La sentenza venne confermata dalla Corte d’appello, nei cui confronti l’imputato propone ricorso per Cassazione, insistendo sull’erronea interpretazione dell’articolo 6 del Dpr 633/1972, in quanto il corrispettivo cui si riferivano le due fatture non era stato pagato dalla società che ha ricevuto la prestazione inerente un contratto di appalto intercorso tra le due. La ricorrente, aggiunge, ha, quindi, contabilizzato il cespite soltanto ai fini delle imposte sui redditi e non anche ai fini Iva, in quanto non aveva incassato il relativo importo, trattandosi appunto di fattura ad esigibilità differita.
 
Il regime dell’Iva per cassa
E’ opportuno premettere l’articolo 7 del Dl 185/2008, le cui disposizioni attuative sono state approvate con decreto ministeriale 26 marzo 2009, ha esteso la possibilità di effettuare cessioni di beni e prestazioni di servizi per le quali l’Iva diventa esigibile al momento dell’effettiva riscossione del corrispettivo, anche alle operazioni effettuate nei confronti di cessionari o committenti che agiscono nell’esercizio di impresa, arte o professione.
 
Il differimento dell’esigibilità dell’Iva era, infatti, già previsto dall’articolo 6, comma 5, del Dpr 633/1972, ma limitatamente alle operazioni effettuate nei confronti di alcune specifiche tipologie di soggetti (Stato, enti pubblici territoriali, Asl, Camere di commercio, eccetera). Il differimento dell’esigibilità dell’Iva comporta che il debito d’imposta verso l’erario a carico del cedente o prestatore (e, correlativamente, il diritto alla detrazione spettante al cessionario o committente) sorge, in ogni caso, al momento del pagamento dei corrispettivi.
Per le operazioni indicate nell’articolo 6, comma 5, secondo periodo, Dpr 633/1972, l’esigibilità differita rappresenta il regime ordinario e trova applicazione senza che occorra alcuna annotazione in fattura; al contrario qualora il cedente o prestatore intenda applicare il regime dell’esigibilità immediata è necessario esercitare espressa opzione, apponendo sul documento l’annotazione “Iva a esigibilità immediata” (cfr Circolari n. 328/1997 e 20/2009).
 
La decisione
Con la sentenza 33585/2012 in esame, la Corte di cassazione rigetta il ricorso e afferma sostanzialmente che l'amministratore della società è responsabile penalmente per la mancata indicazione delle fatture nella dichiarazione Iva, anche se ha conferito a un terzo l'incarico di assolvere agli adempimenti fiscali.
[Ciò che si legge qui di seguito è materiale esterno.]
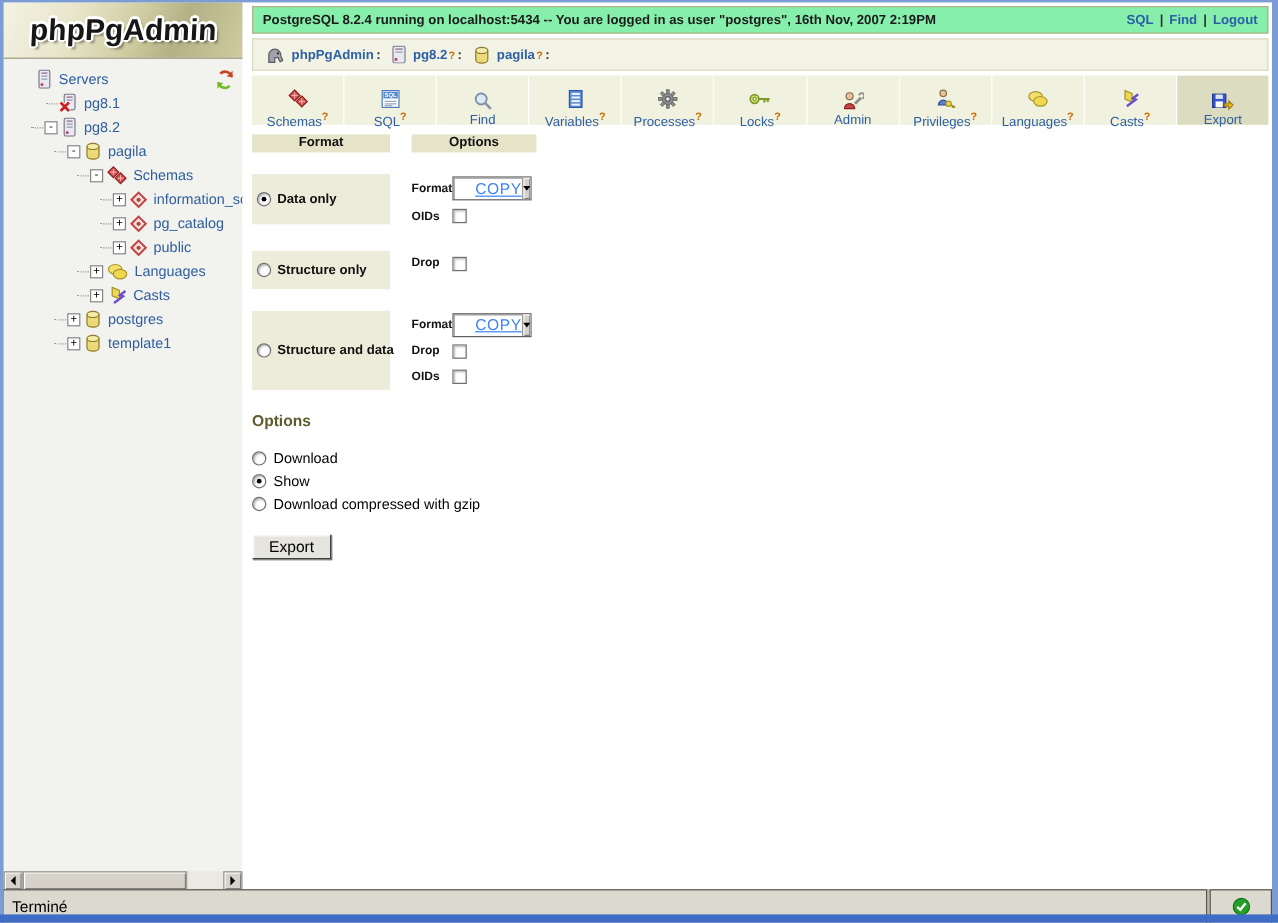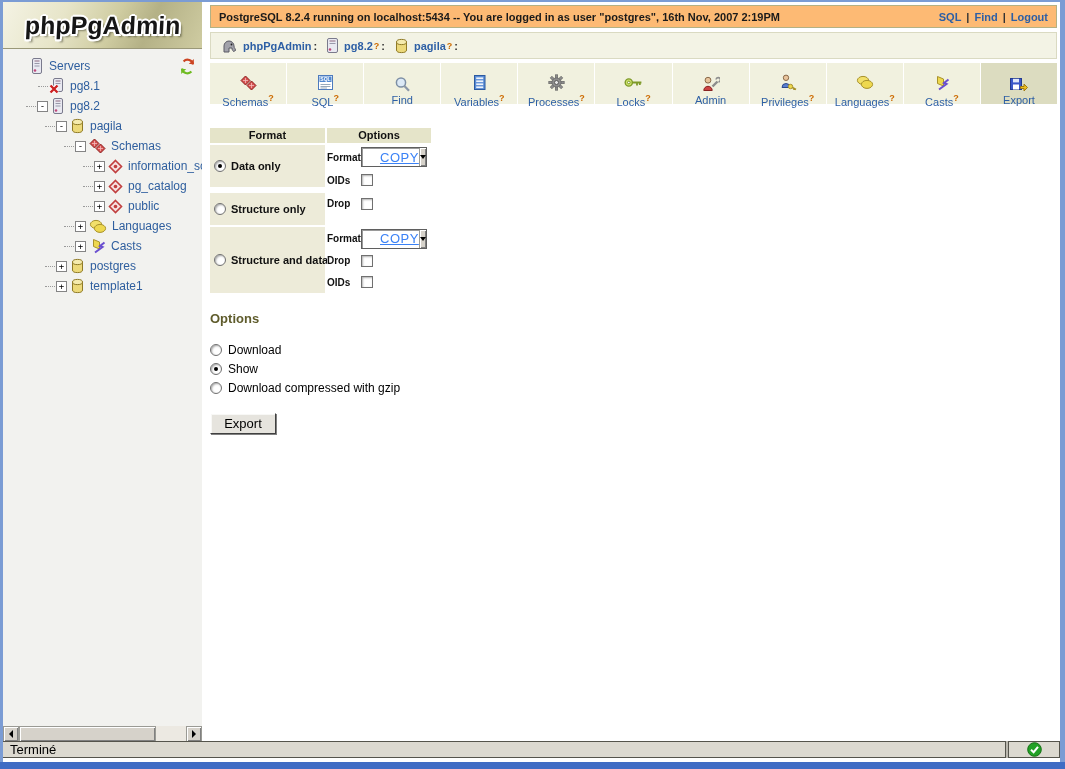--- a/index.html
+++ b/index.html
@@ -37,21 +37,21 @@
     box-shadow:inset 1px 1px 0 #fff, inset -1px -1px 0 #808080; display:flex; align-items:center; justify-content:center; }
   .tri-left { width:0; height:0; border-top:4px solid transparent; border-bottom:4px solid transparent; border-right:4px solid #000; }
   .tri-right { width:0; height:0; border-top:4px solid transparent; border-bottom:4px solid transparent; border-left:4px solid #000; }
   #sb-thumb { width:137px; height:16px; background:#d6d2ca; border:1px solid #9a9a94;
     box-shadow:inset 1px 1px 0 #fff, inset -1px -1px 0 #808080; flex:none; }
   #sb-track { flex:1; }
 
   
   #content { position:absolute; left:202px; top:2px; width:858px; height:740px; background:#fff; overflow:hidden; padding:3px 3px 0 8px; z-index:4; }
 
-  #topbar { margin-top:0; height:23px; background:#fdba74; border:1px solid #b3b184; display:flex; align-items:center; padding:0 8px; }
+  #topbar { margin-top:0; height:23px; background:#86efac; border:1px solid #b3b184; display:flex; align-items:center; padding:0 8px; }
   #topbar-text { font-size:11px; font-weight:bold; color:#1a1a1a; flex:1; }
   #topbar-links { font-size:11px; font-weight:bold; }
   #topbar-links a { color:#2d5fa5; text-decoration:none; }
   #topbar-links .sep { color:#333; margin:0 5px; }
 
   #crumbbar { margin-top:4px; height:27px; background:#f3f3e5; border:1px solid #dadac2; display:flex; align-items:center; padding:0 10px; }
   .crumb { display:inline-flex; align-items:center; margin-right:9px; }
   .crumb a { color:#2d5fa5; font-size:11px; font-weight:bold; text-decoration:none; margin-left:5px; }
   .crumb sup { color:#cc6a00; font-size:9px; font-weight:bold; margin-left:1px; }
   .crumb .colon { color:#333; font-size:11px; font-weight:bold; margin-left:2px; }
@@ -59,21 +59,21 @@
   #toolbar { margin-top:4px; height:41px; background:#fff; display:flex; }
   .tab { flex:1; background:#f1f1df; margin-right:1px; display:flex; flex-direction:column; align-items:center;
     justify-content:center; cursor:pointer; padding-top:14px; }
   .tab:last-child { margin-right:0; }
   .tab.active { background:#dcdcc0; }
   .tab .icn { height:18px; }
   .tab .tlabel { font-size:11px; color:#2d5fa5; margin-top:1px; }
   .tab .tlabel sup { color:#cc6a00; font-size:9px; font-weight:bold; }
 
   
-  #export-table { margin-top:24px; display:grid; grid-template-columns:115px 104px; gap:2px; width:223px; }
+  #export-table { margin-top:8px; display:grid; grid-template-columns:115px 104px; gap:18px; width:223px; }
   .th { background:#e5e4c9; height:15px; font-size:11px; font-weight:bold; color:#111; text-align:center; line-height:15px; }
   .fmt-cell { background:#edebd9; display:flex; align-items:center; padding-left:4px; }
   .fmt-cell .rlabel { font-size:11px; font-weight:bold; color:#111; margin-left:5px; white-space:nowrap; }
   .opt-cell { background:#fff; display:flex; flex-direction:column; justify-content:center; }
   .opt-line { display:flex; align-items:center; height:22px; }
   .opt-line.sel-line { height:24px; }
   .opt-line .olabel { width:34px; font-size:10px; font-weight:bold; color:#111; flex:none; }
 
   
   .radio { width:12px; height:12px; border-radius:50%; background:#fff; border:1px solid #707070;
@@ -91,21 +91,21 @@
   #options-heading { margin-top:18px; font-size:13px; font-weight:bold; color:#5f5c2c; }
   #options-radios { margin-top:14px; }
   .oradio-line { display:flex; align-items:center; height:19px; }
   .oradio-line .orlabel { font-size:12px; color:#000; margin-left:6px; }
 
   #export-btn { margin-top:16px; width:66px; height:21px; background:#e6e4de; border:1px solid #404040;
     border-top-color:#fff; border-left-color:#fff; box-shadow:1px 1px 0 #808080, inset 1px 1px 0 #f8f8f6;
     font-size:13px; font-family:"Liberation Sans", sans-serif; color:#000; cursor:pointer; }
 
   
-  #statusbar { position:absolute; left:2px; top:741px; width:1058px; height:17px; background:#b9b6ad; display:flex; z-index:40; }
+  #statusbar { position:absolute; left:2px; top:741px; width:1058px; height:29px; background:#b9b6ad; display:flex; z-index:40; }
   .spanel { border:1px solid #55544c; background:#dcd9d0; display:flex; align-items:center; }
   #status-left { flex:1; padding-left:7px; }
   #status-text { font-size:13px; color:#000; }
   #status-right { width:52px; margin-left:2px; justify-content:center; }
 </style>
 </head>
 <body>
 
 <div id="window">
A monte, il giudice di legittimità ha chiarito che nel caso trattato non poteva trovare applicazione nessuno dei regimi fiscali agevolativi Iva disciplinati dall'articolo 6 del Dpr 633/1972: né quello per le prestazioni di servizi fatti agli enti pubblici né quello del comma 3, per la prevalenza (nel caso di specie) della disposizione del comma 4. Meno che mai, quello dell'Iva per cassa.
 
In particolare, la Corte chiarisce che la (complessa) vicenda della fatturazione, che sta alla base del reato contestato (articolo 4 del Dlgs 74/2000), non concerne il sistema dell’”Iva per cassa” poiché sulle stesse è stata riprodotta la dicitura: “La presente fattura è stata emessa con Iva a esigibilità differita”. Peraltro, il regime Iva per cassa non può avere effetto retroattivo.
Pertanto, esclusa l’applicazione al caso del detto regime nonché di quello disciplinato dal comma 5 dell’articolo 6, Dpr 633/1972, non trattandosi di prestazioni di servizi fatte allo Stato o altri enti pubblici, il giudice di legittimità ritiene che la suddetta annotazione sulle fatture richiami invece il disposto dirimente del comma 3 dell’articolo 6, là dove stabilisce che le prestazioni dei servizi si considerano effettuate al momento del pagamento del corrispettivo (cfr Cassazione 13209/2009).
Quindi la vertenza rientra sotto l’egida del disposto del comma 4 dell’articolo 6, il quale, in deroga all’ordinaria individuazione del momento impositivo (stipulazione per i beni immobili, consegna o spedizione per quelli mobili) prevede che se anteriormente al verificarsi di tali eventi o indipendentemente da essi sia emessa fattura, o sia pagato in tutto o in parte il corrispettivo, l'operazione si considera effettuata nei limiti della fattura o dell’importo pagato, alla data della fattura o a quella del pagamento (Cassazione 13926/2012).
Applicando questo principio alla fattispecie in oggetto, la Cassazione ha, quindi, stabilito che gli obblighi contabili Iva dovevano essere eseguiti al momento di emissione delle fatture in questione e i relativi corrispettivi dichiarati nello stesso anno di emissione, così come avvenuto per le imposte sui redditi.